Never too old to learn from the Coach
The Coach’s most challenging player

It is next to impossible to try and figure out the life events that impact and ultimately determine the character of the people that you know and love. Maybe knowing about those events doesn’t really matter all that much but then again maybe it does help in our understanding. So I will pontificate for only just a little bit here. Dad’s childhood experience of growing up in foster homes undoubtedly had a bearing on his development and character. My suspicion is that not having his immediate family with him growing up was a major factor in him wanting to start his own family and to make sure that his children were loved and provided for unconditionally.

Never done until the dish is clean

And so it came to pass. Dad hooked up with Mom, they started a family and had four (lovely I might add) children. So just what kind of father (with Mom’s help of course) was Dad? So here I need to go back to the “coach” idea. Who can be a good coach? In particular who can be a good life coach for kids? Dad was more than good coach. Dad loved us unconditionally. He put us first. He led by example. He didn’t need to talk about being a decent person, he just was one. He didn’t need talk about himself and what he did for others, he just did good things. He didn’t need to be praised for what he did; he just did what needed to be done.

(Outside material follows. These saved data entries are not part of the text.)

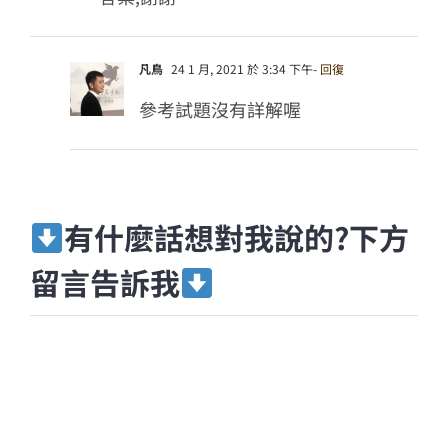
凡鳥
24 1 月, 2021 於 3:34 下午
- 回復
參考試題沒有詳解喔
有什麼話想對我說的?下方
留言告訴我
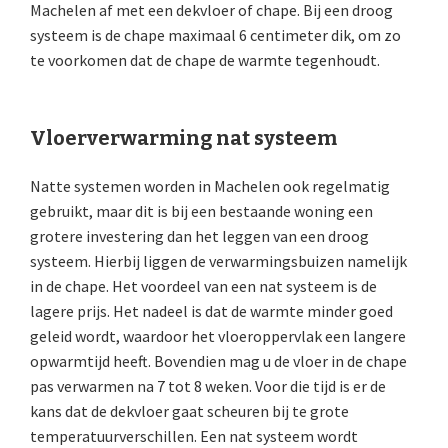
Machelen af met een dekvloer of chape. Bij een droog
systeem is de chape maximaal 6 centimeter dik, om zo
te voorkomen dat de chape de warmte tegenhoudt.
Vloerverwarming nat systeem
Natte systemen worden in Machelen ook regelmatig
gebruikt, maar dit is bij een bestaande woning een
grotere investering dan het leggen van een droog
systeem. Hierbij liggen de verwarmingsbuizen namelijk
in de chape. Het voordeel van een nat systeem is de
lagere prijs. Het nadeel is dat de warmte minder goed
geleid wordt, waardoor het vloeroppervlak een langere
opwarmtijd heeft. Bovendien mag u de vloer in de chape
pas verwarmen na 7 tot 8 weken. Voor die tijd is er de
kans dat de dekvloer gaat scheuren bij te grote
temperatuurverschillen. Een nat systeem wordt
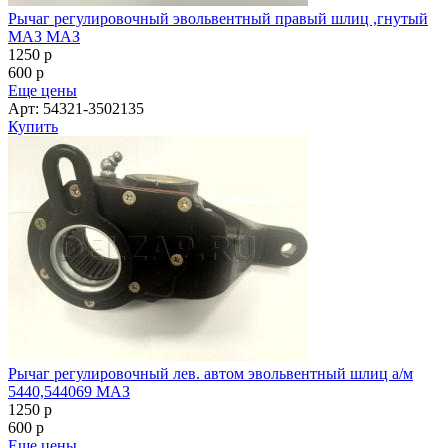
Рычаг регулировочный эвольвентный правый шлиц ,гнутый
МАЗ МАЗ
1250
p
600
p
Еще цены
Арт: 54321-3502135
Купить
Рычаг регулировочный лев. автом эвольвентный шлиц а/м
5440,544069 МАЗ
1250
p
600
p
Еще цены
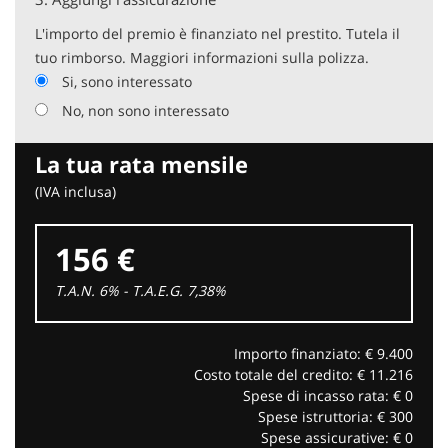
L'importo del premio è finanziato nel prestito. Tutela il
tuo rimborso. Maggiori informazioni sulla polizza.
Si, sono interessato
No, non sono interessato
La tua rata mensile
(IVA inclusa)
156 €
T.A.N. 6% - T.A.E.G.
7,38
%
Importo finanziato: €
9.400
Costo totale del credito: €
11.216
Spese di incasso rata: €
0
Spese istruttoria: €
300
Spese assicurative: €
0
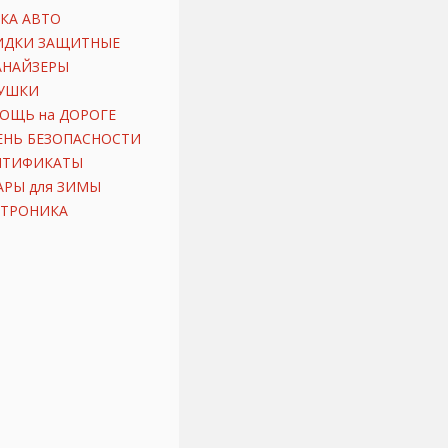
КА АВТО
ИДКИ ЗАЩИТНЫЕ
АНАЙЗЕРЫ
УШКИ
ОЩЬ на ДОРОГЕ
ЕНЬ БЕЗОПАСНОСТИ
ИТИФИКАТЫ
АРЫ для ЗИМЫ
КТРОНИКА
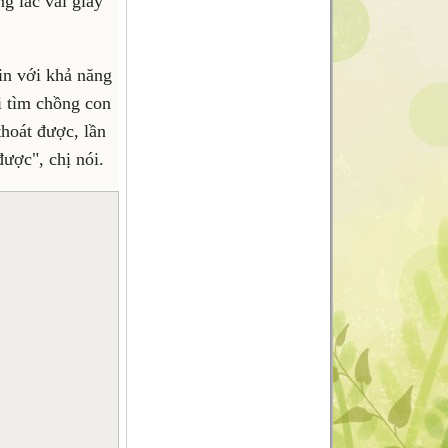
g lắc vài giây
in với khả năng
i tìm chồng con
thoát được, lần
ược", chị nói.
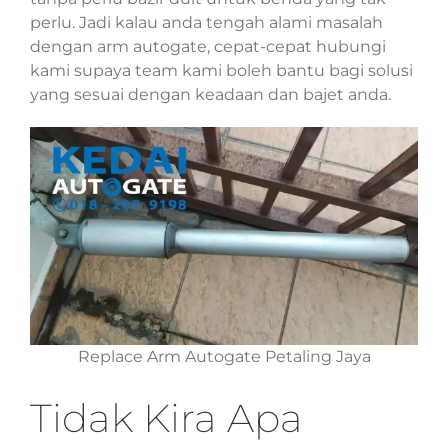
perlu. Jadi kalau anda tengah alami masalah
dengan arm autogate, cepat-cepat hubungi
kami supaya team kami boleh bantu bagi solusi
yang sesuai dengan keadaan dan bajet anda.
Replace Arm Autogate Petaling Jaya
Tidak Kira Apa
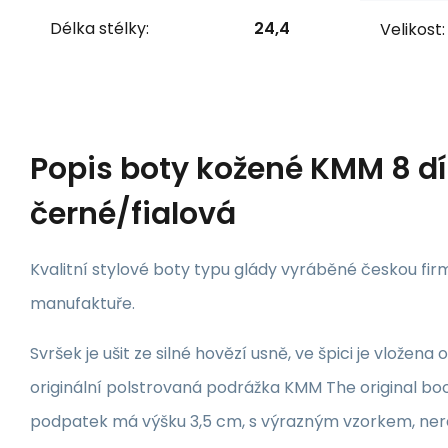
Délka stélky:
24,4
Velikost:
Popis
boty kožené KMM 8 d
černé/fialová
Kvalitní stylové boty typu glády vyráběné českou fir
manufaktuře.
Svršek je ušit ze silné hovězí usně, ve špici je vložen
originální polstrovaná podrážka KMM The original bo
podpatek má výšku 3,5 cm, s výrazným vzorkem, ne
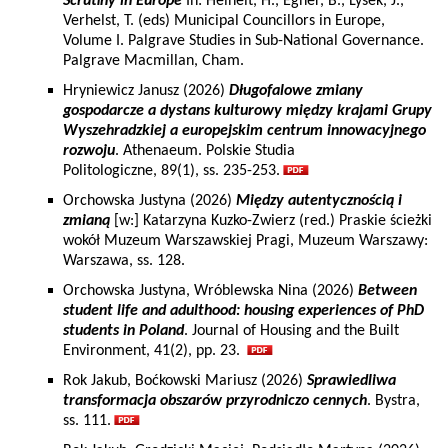
Scrutiny in Europe
In: Heinelt, H., Egner, B., Lysek, J.,
Verhelst, T. (eds) Municipal Councillors in Europe,
Volume I. Palgrave Studies in Sub-National Governance.
Palgrave Macmillan, Cham.
Hryniewicz Janusz (2026)
Długofalowe zmiany
gospodarcze a dystans kulturowy między krajami Grupy
Wyszehradzkiej a europejskim centrum innowacyjnego
rozwoju
. Athenaeum. Polskie Studia
Politologiczne, 89(1), ss. 235-253.
Orchowska Justyna (2026)
Między autentycznością i
zmianą
[w:] Katarzyna Kuzko-Zwierz (red.) Praskie ścieżki
wokół Muzeum Warszawskiej Pragi, Muzeum Warszawy:
Warszawa, ss. 128.
Orchowska Justyna, Wróblewska Nina (2026)
Between
student life and adulthood: housing experiences of PhD
students in Poland
. Journal of Housing and the Built
Environment, 41(2), pp. 23.
Rok Jakub, Boćkowski Mariusz (2026)
Sprawiedliwa
transformacja obszarów przyrodniczo cennych
. Bystra,
ss. 111.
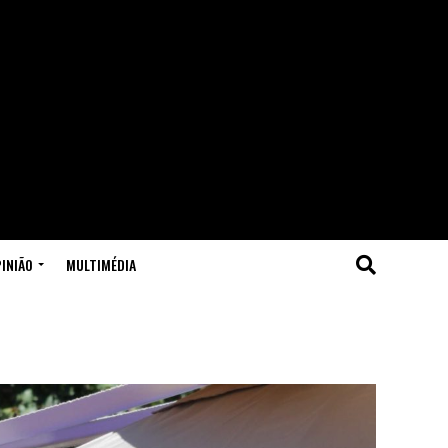
INIÃO
MULTIMÉDIA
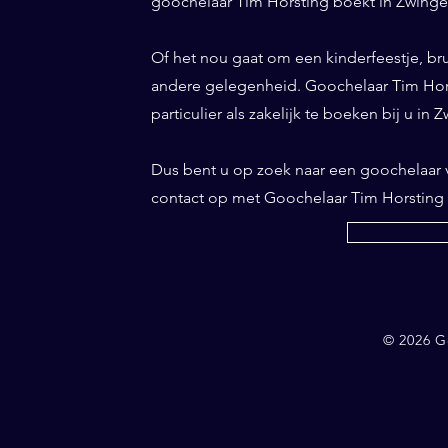
goochelaar Tim Horsting boekt in Zwingel
Of het nou gaat om een kinderfeestje, bruil
andere gelegenheid. Goochelaar Tim Horst
particulier als zakelijk te boeken bij u in
Dus bent u op zoek naar een goochelaar
contact op met Goochelaar Tim Horsting
© 2026 G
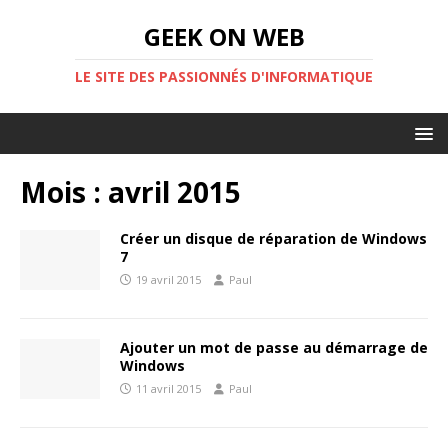
GEEK ON WEB
LE SITE DES PASSIONNÉS D'INFORMATIQUE
Mois :
avril 2015
Créer un disque de réparation de Windows
7
19 avril 2015
Paul
Ajouter un mot de passe au démarrage de
Windows
11 avril 2015
Paul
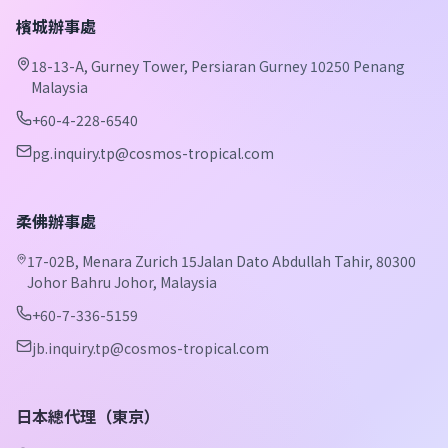
檳城辦事處
18-13-A, Gurney Tower, Persiaran Gurney 10250 Penang
Malaysia
+60-4-228-6540
pg.inquiry.tp@cosmos-tropical.com
柔佛辦事處
17-02B, Menara Zurich 15Jalan Dato Abdullah Tahir, 80300
Johor Bahru Johor, Malaysia
+60-7-336-5159
jb.inquiry.tp@cosmos-tropical.com
日本總代理（東京）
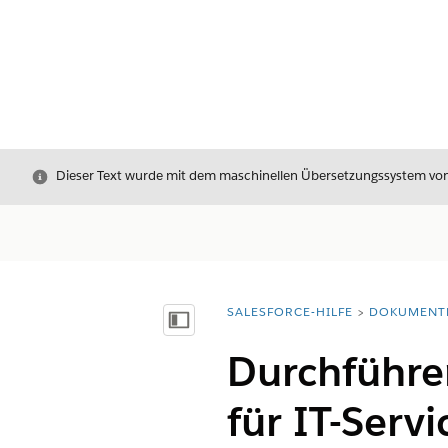
Schließen
Dieser Text wurde mit dem maschinellen Übersetzungssystem von S
SALESFORCE-HILFE
DOKUMENT
Sie befinden sich hier:
Inhalt anzeigen
Durchführe
für IT-Servi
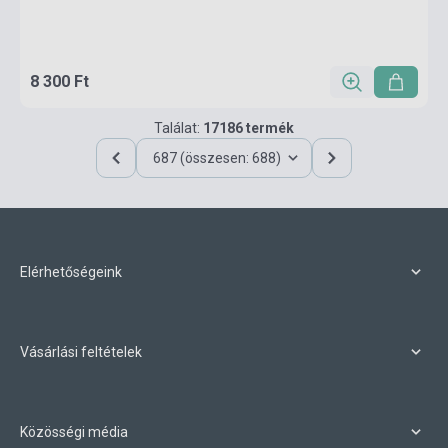
8 300 Ft
Találat:
17186 termék
687 (összesen: 688)
Elérhetőségeink
Vásárlási feltételek
Közösségi média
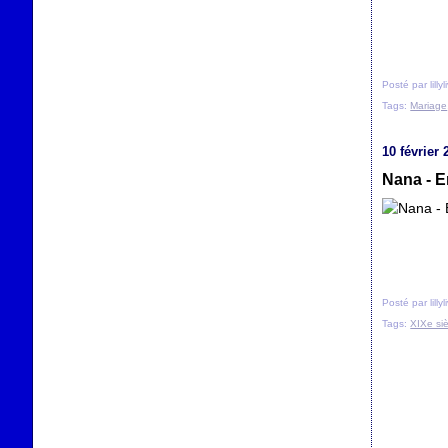
Posté par lilly
Tags:
Mariage
10 février 
Nana - E
Posté par lilly
Tags:
XIXe si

Now that’s not to say everything was always “Leave it to Beaver” perfection in the Cowell household. Although Dad was mostly patient with his not so always well behaved children, there were a few times that Dad lost his cool, so to say. As an illustration I present you with the infamous backyard “Mad Man Monks” episode. One hot summer afternoon at 64 Boothbay Crescent, Newmarket, the backyard grass was desperately in need of mowing. Dad apparently had too many other things to do so he asked for one of his kids to get the job done. So after 30 minutes with nothing being done Dad once again asked for someone to help with the grass. Well the second request received the same non response and at some point Dad kinda lost it a little and fired up the mower and with steam coming out of his ears got that backyard lawn mowed in record time. We, the kids, witnessed this amazing feat from our lookout in the upstairs bedroom and one of us remarked, hey look at Mad Man Monks mowing the grass, he’s getting it done in record time. We all avoided any contact with MMM until he cooled down a bit which he did in short order.

Dad lived a long (92 years) healthy and happy life. He was grateful for this and pretty much everything he had and experienced over the years. He was grateful and thankful that he was able to share his life with our Mom and they were devoted to each other. He loved his kids and would do whatever was necessary for their wellbeing.

Dad always had your back

We miss him mightily, particularly on this Fathers day. As thankful as Dad was for his life and family, it is we, his family, who give thanks that we were so fortunate to have “The Coach” as our father. See you at the rink Dad. Happy Fathers Day.

Love Mom, Don, Gary, Barb & Jim and all the Grandkids.

By stubbs99

11 comments on “Fathers Day

  1. So sorry to hear about your Dad Gary. This is a beautiful tribute to him and shows the love and respect you have for him. Will be thinking of you at this time. You and Deb take care

  2. Hi Gary. Very nicely done. I wish I had the opportunity of meeting your dad. He sounds like quite the guy raising his family. You take care and happy fathers day to you. My best to Deb.Have a good one.PatSent from my Galaxy

  3. Thank you, Gary, for this touching tribute to your dad, someone who obviously knew what was important in life. All the best to you and family. R & A

  4. Thank you for this Gary!
    ((Tear Jerker)) but tear of joy and fond memories came flooding back.
    Nicely said….I knew you kids were trouble-makers!!!